#### [HOW TO COMPLETE THIS TASK]
What to return is the tail of the data, from the line that contains "ASSOCIATION, INC." down to the last line, copied exactly.

........

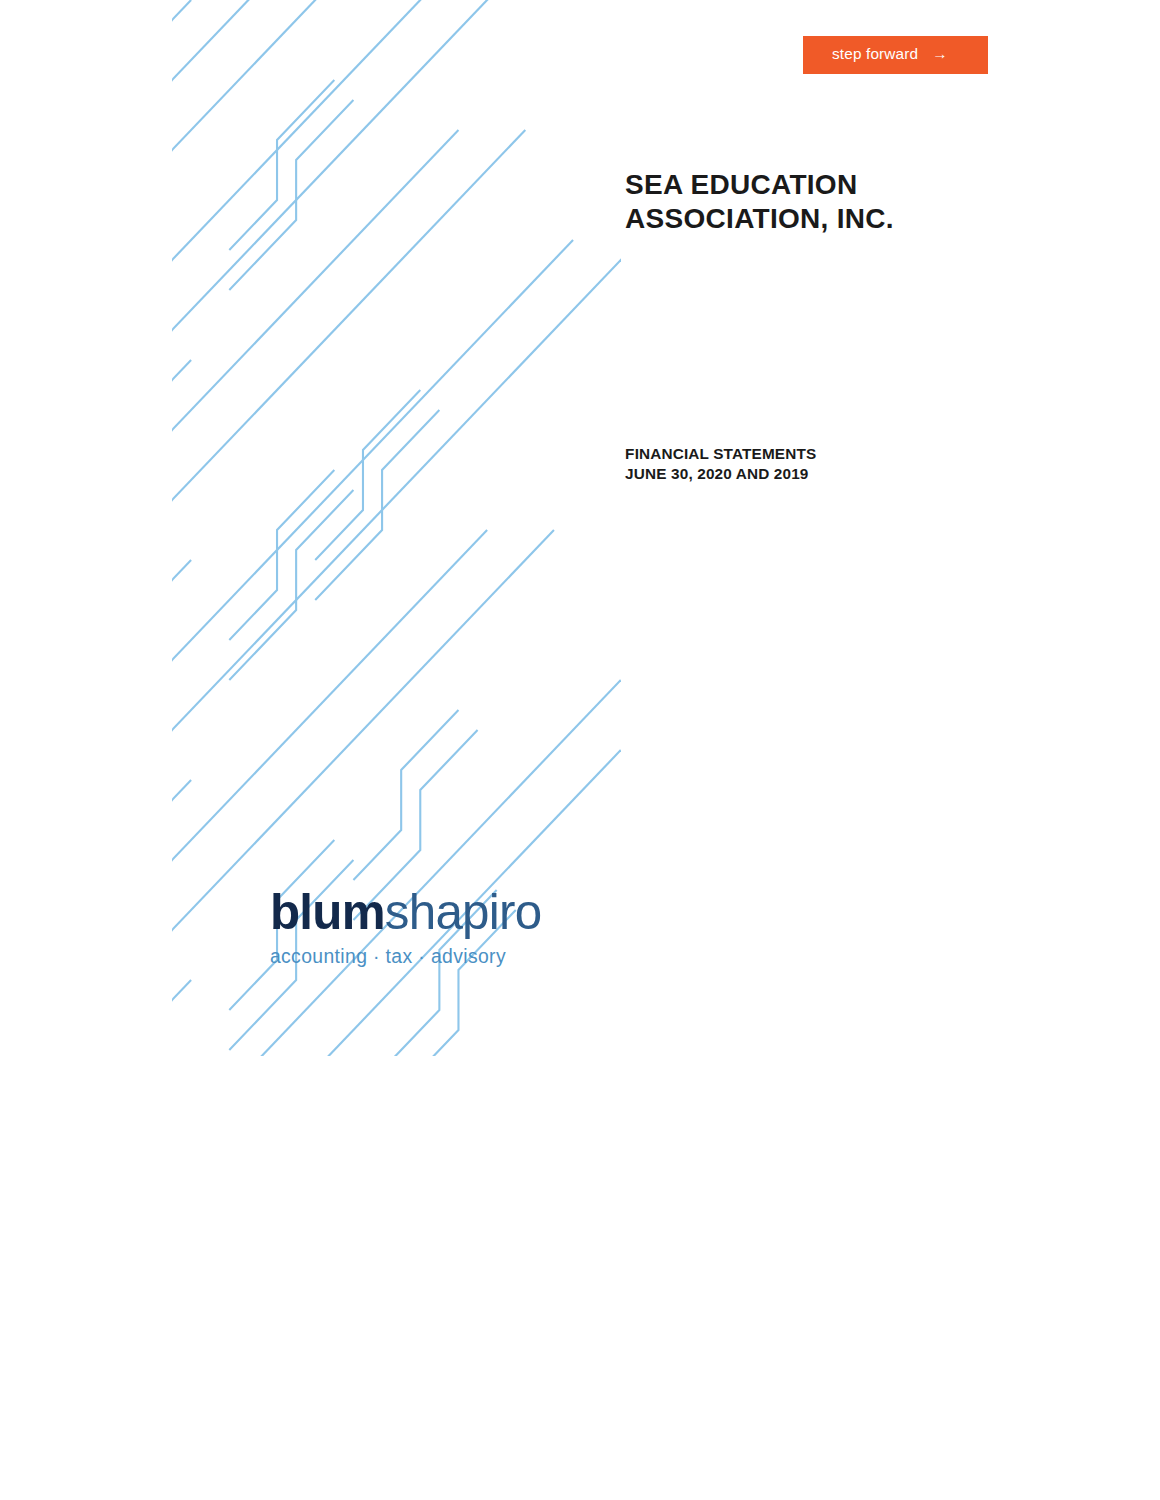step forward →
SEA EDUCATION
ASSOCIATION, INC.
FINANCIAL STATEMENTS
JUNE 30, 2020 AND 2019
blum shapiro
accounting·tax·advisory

........

#### [OUTPUT OF THE TASK]
ASSOCIATION, INC.
FINANCIAL STATEMENTS
JUNE 30, 2020 AND 2019
blum shapiro
accounting·tax·advisory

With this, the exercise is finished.